Es una curiosa doble reacción ante los visitantes. Por un lado, los carteristas que tratan de sacar tajada de la riqueza europea de la forma más rápida y expeditiva, aprovechando que en Marrakech esa Europa que no les deja entrar es la que viene a ellos y se les ofrece en forma de turistas pánfilos. De otra parte, las autoridades que llenan Xemaa-el-Fna de policías para que no se espanten los extranje ros y así poder seguirles drenando divisas a un ritmo más lento y regular. Desde que mataron a unos turistas españoles en Marrakech (a la salida, por cierto, de un hotel cercano al nuestro), la vigilancia policial en la ciudad se ha intensificado grandemente. El rey dio instrucciones estrictas para que nada de eso volviera a pasar. Sabe lo que se juega el país en ello. La presencia policial no es lo único en Xemaa-el-Fna que está condicionado por el turismo. Están también los famosos aguadores, con sus vistosos trajes rojos y sus sombreros. No pretenden venderle agua a nadie (saben que los turistas vienen aleccionados para no beber más que agua embotellada) sino que se hagan fotografías con ellos, por lo que cobran una modesta suma. Llevan sus pellejos muy bien puestos y sus vasitos metálicos muy brillantes. Lo malo del asunto es que se congregan por decenas, lo que llega a resultar sospechoso. Hay momentos en que uno se ve agobiado por la concentración de aguadores, y en que debe rechazar los ofrecimientos de varios a la vez para quedar inmortalizado en su pintoresca compañía.
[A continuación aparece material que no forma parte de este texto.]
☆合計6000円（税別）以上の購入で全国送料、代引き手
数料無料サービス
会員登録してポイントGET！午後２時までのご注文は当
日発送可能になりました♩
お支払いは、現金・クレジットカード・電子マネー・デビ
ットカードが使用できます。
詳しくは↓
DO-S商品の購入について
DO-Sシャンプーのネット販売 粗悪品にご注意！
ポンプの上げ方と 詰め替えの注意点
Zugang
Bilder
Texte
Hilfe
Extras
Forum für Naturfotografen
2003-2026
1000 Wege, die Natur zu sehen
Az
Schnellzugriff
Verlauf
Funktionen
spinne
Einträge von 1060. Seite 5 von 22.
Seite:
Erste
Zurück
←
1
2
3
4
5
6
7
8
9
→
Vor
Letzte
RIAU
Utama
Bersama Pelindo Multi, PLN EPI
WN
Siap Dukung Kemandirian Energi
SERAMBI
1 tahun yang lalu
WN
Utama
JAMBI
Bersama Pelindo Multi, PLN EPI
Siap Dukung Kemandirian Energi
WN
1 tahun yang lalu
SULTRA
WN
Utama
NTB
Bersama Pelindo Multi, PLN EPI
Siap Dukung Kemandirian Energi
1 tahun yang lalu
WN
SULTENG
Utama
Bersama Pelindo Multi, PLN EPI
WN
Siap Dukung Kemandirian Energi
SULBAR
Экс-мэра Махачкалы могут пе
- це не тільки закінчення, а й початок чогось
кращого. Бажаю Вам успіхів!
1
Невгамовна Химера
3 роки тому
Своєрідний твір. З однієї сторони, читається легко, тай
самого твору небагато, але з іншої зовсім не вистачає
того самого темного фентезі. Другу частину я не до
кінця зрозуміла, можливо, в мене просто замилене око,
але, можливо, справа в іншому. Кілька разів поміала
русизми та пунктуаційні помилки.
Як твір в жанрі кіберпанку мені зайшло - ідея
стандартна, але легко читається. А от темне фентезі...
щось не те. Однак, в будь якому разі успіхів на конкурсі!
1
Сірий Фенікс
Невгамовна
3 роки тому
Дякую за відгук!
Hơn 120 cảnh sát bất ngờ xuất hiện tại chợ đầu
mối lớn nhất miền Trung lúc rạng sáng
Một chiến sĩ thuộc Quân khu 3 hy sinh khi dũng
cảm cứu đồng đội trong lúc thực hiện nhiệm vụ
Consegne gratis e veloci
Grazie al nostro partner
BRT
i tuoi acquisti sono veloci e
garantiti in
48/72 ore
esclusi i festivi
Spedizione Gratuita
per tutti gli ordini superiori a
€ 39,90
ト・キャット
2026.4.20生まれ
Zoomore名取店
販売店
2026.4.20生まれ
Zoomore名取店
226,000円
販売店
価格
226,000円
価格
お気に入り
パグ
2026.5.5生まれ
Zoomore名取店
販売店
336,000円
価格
Antes de convertirse en una atracción turística, Xemaa-el-Fna fue plaza del mercado, lugar de reunión y también de ejecuciones públicas. De hecho, una de las traducciones que podrían darse a su nombre es «Asamblea de los Muertos». Xemaa , o Jemaa , o Yemaa , significa principalmente asamblea o reunión 4. En la plaza de Xemaa-el-Fna se proyectó en cierta ocasión una inmensa mezquita que nunca llegó a construirse, a la que según otros aludiría el nombre, que también puede traducirse como "Mezquita de la Nada ". Hoy sirve de mercado de alimentos y objetos diversos por la mañana y de lugar de atracciones y enorme merendero por la tarde. Resulta impresionante cómo la plaza se hace y se deshace cada día, y cómo entre actos queda reducida a la vacía explanada de asfalto que veíamos hace un rato. Ocurre con ella como con tantas otras cosas en Marruecos, que no son fijas y estables como las que estamos acostumbrados a valorar los europeos, sino contingentes y mudables, como conviene al carácter nómada de quienes fundaron Marrakech. Y sin embargo, una vez que los tenderetes están levantados, los asadores funcionando, y los encantadores de serpientes en acción, esa estructura volátil adquiere una solidez y una intensidad inigualables, como si siempre hubiera estado aquí y nunca fuera a desaparecer. Quizá porque está construida en el espacio y no en el tiempo, esa ilusión nefasta y ególatra de nuestra civilización.